Genetic Quality Control of the Rat Strains at the National Bio Resource Project-Rat
Kuramoto, Takashi,Nakanishi, Satoshi,Yamasaki, Ken-ichi,Kumafuji, Kenta,Sakakibara, Yuichi,Neoda, Yuki,Takizawa, Akiko,Kaneko, Takehito,Otsuki, Mito,Hashimoto, Ryoko,Voigt, Birger,Mashimo, Tomoji,Seri Korean Society for Bioinformatics 2010 Interdisciplinary Bio Central (IBC) Vol.2 No.4
The National Bio Resource Project-Rat (NBRP-Rat) comprises the largest bank of laboratory rat (Rattus norvegicus) strains in the world. Its main focus is to develop infrastructure that will facilitate the systematic collection, preservation, and provision of rat strains. To breed effectively more than 180 rat strains in living stock, we establish the genetic control system in which a systematic set of genetic diagnoses and genetic monitoring are included. Genetic monitoring is performed by using 20 polymorphic markers. Monitoring is carried out when a living animal stock is re-established by using cryopreserved embryos or sperm or when a rat strain is first introduced to the NBRP-Rat by a depositor. Additional monitoring is then carried out on each strain every two years.
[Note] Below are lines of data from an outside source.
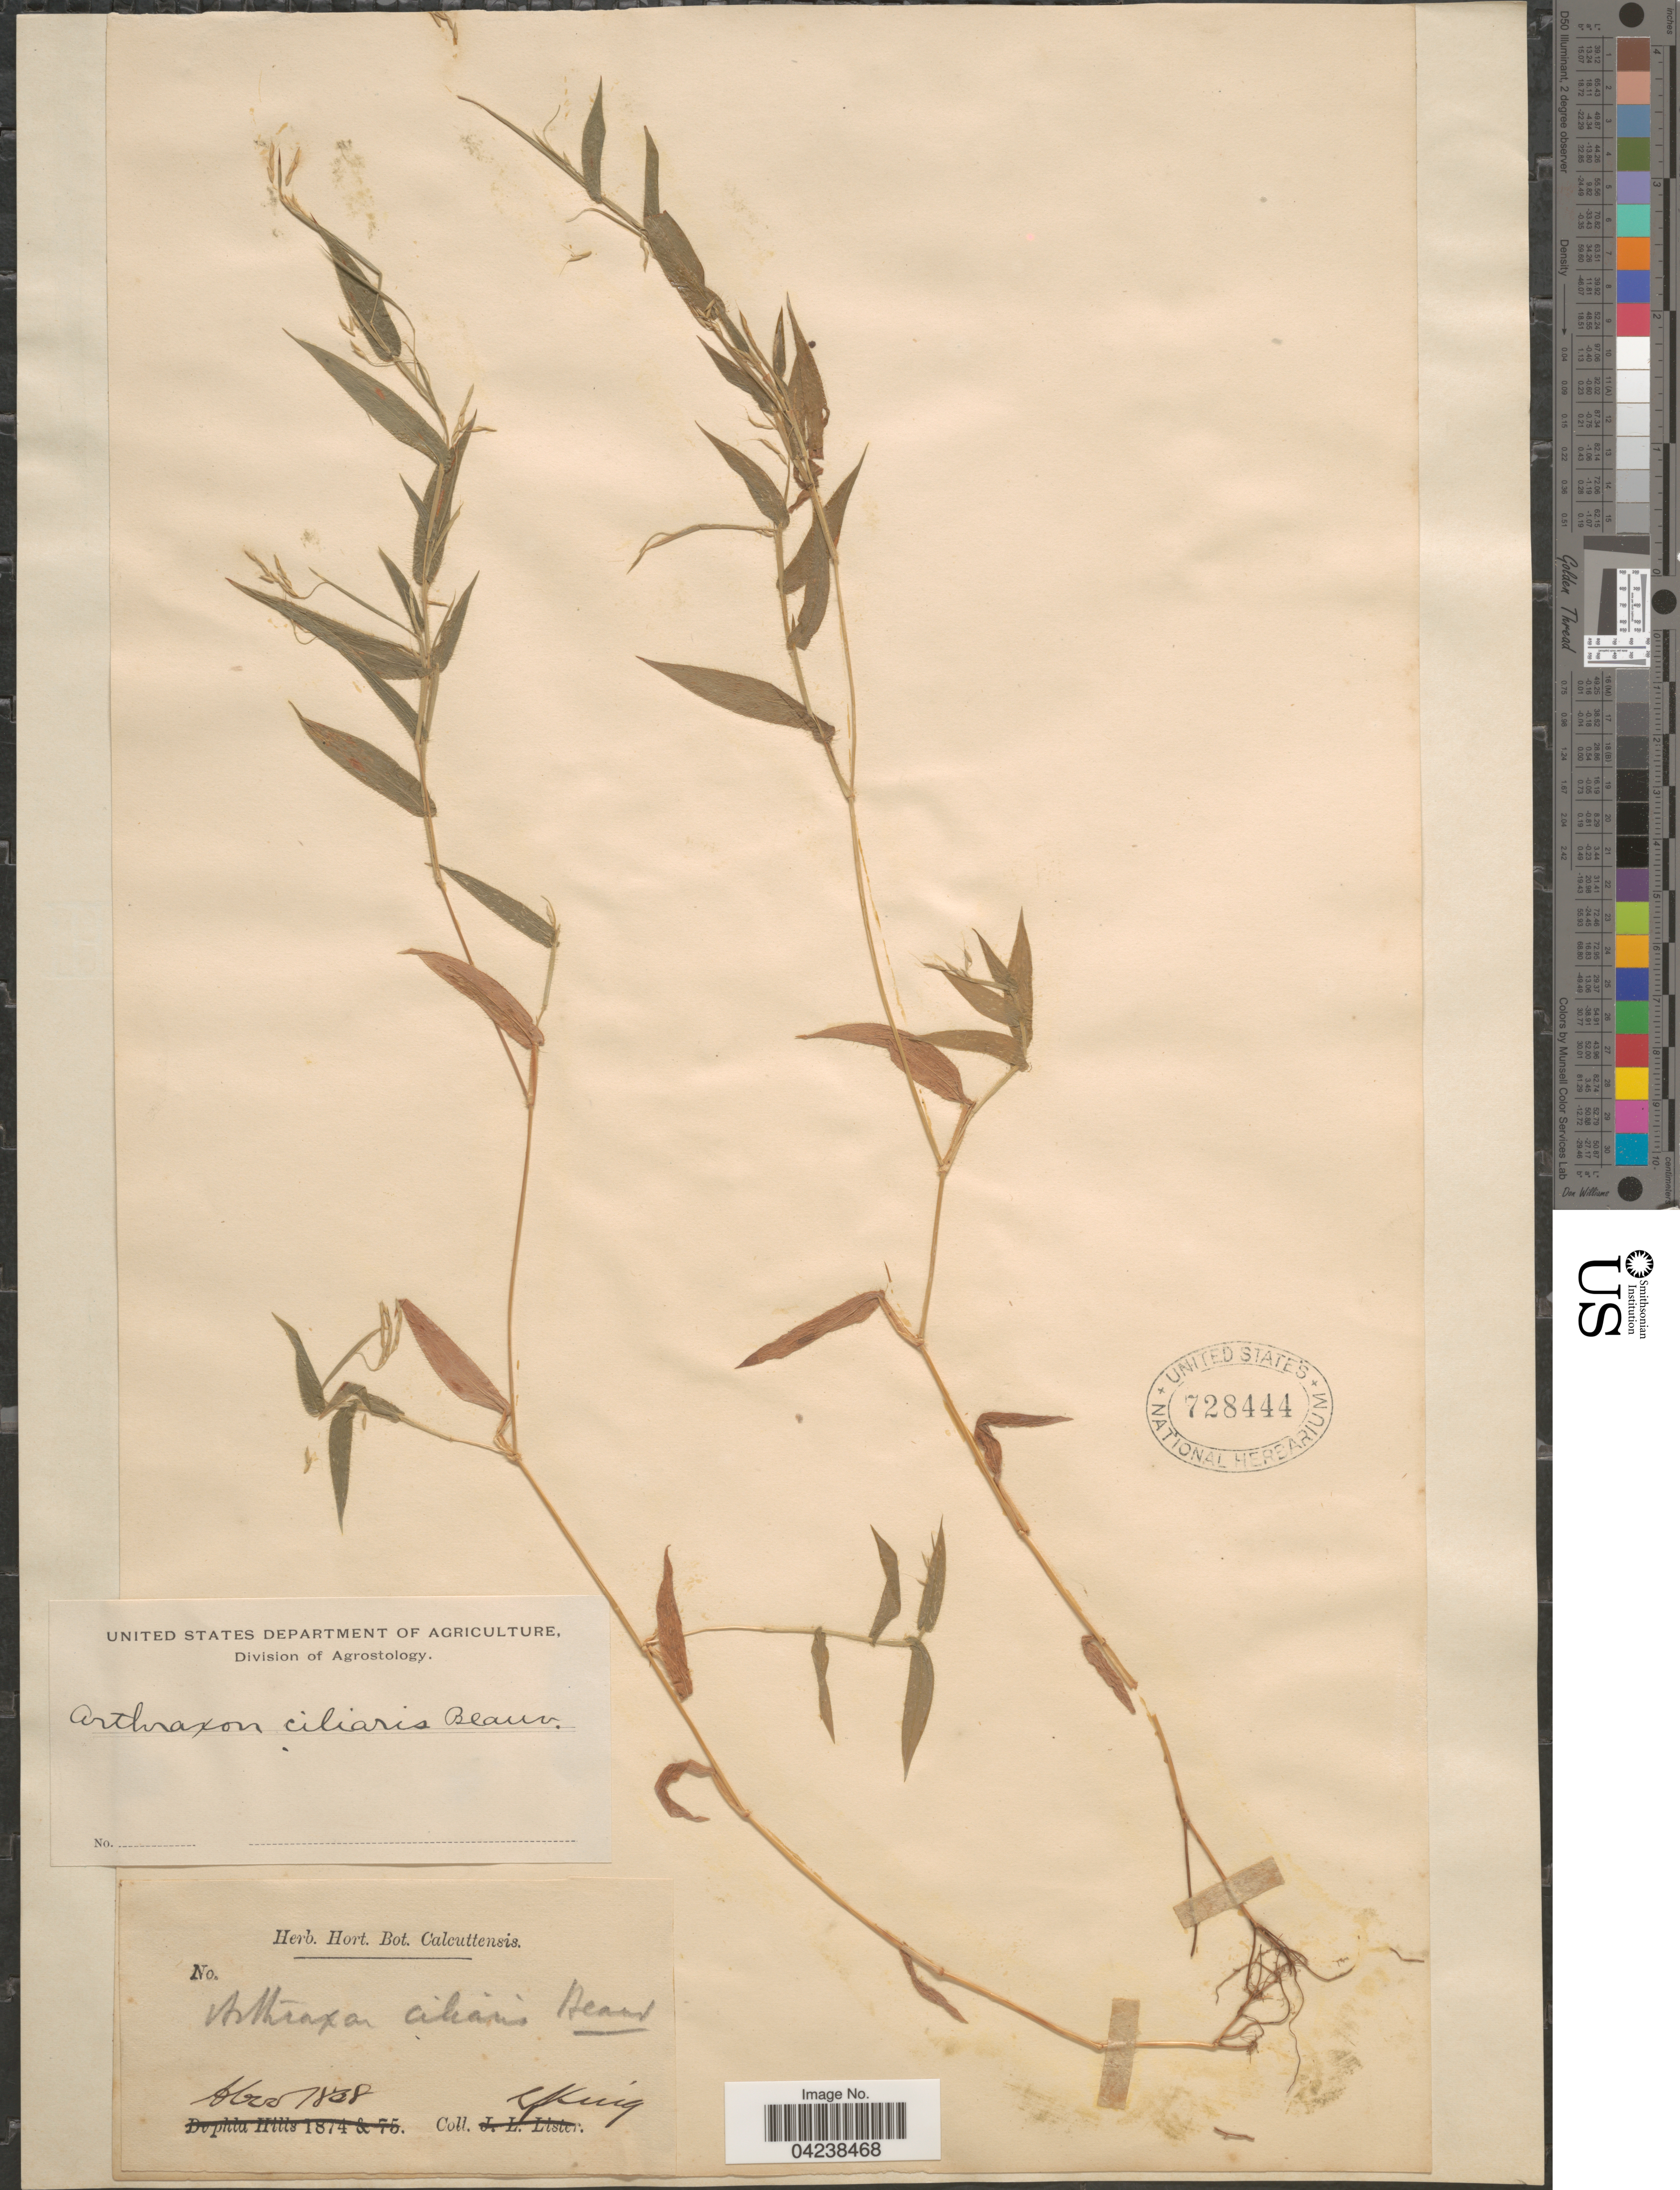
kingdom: Plantae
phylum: Tracheophyta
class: Liliopsida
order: Poales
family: Poaceae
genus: Arthraxon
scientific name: Arthraxon hispidus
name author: (Thunb.) Makino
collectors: G. King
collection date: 1838-10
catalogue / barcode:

Genetic diagnosis is performed largely by employing the Amp-FTA method. Protocols which detail how to perform a genetic diagnosis of 11 transgenes and 24 mutations have been made. Among the mutations, nine can be detected by simple gel electrophoresis of the PCR products, 11 by restriction enzyme treatment of the PCR products, and four by direct PCR product sequencing. Using this genetic control system, the NBRP-Rat can guarantee the genetic quality of its rat strains.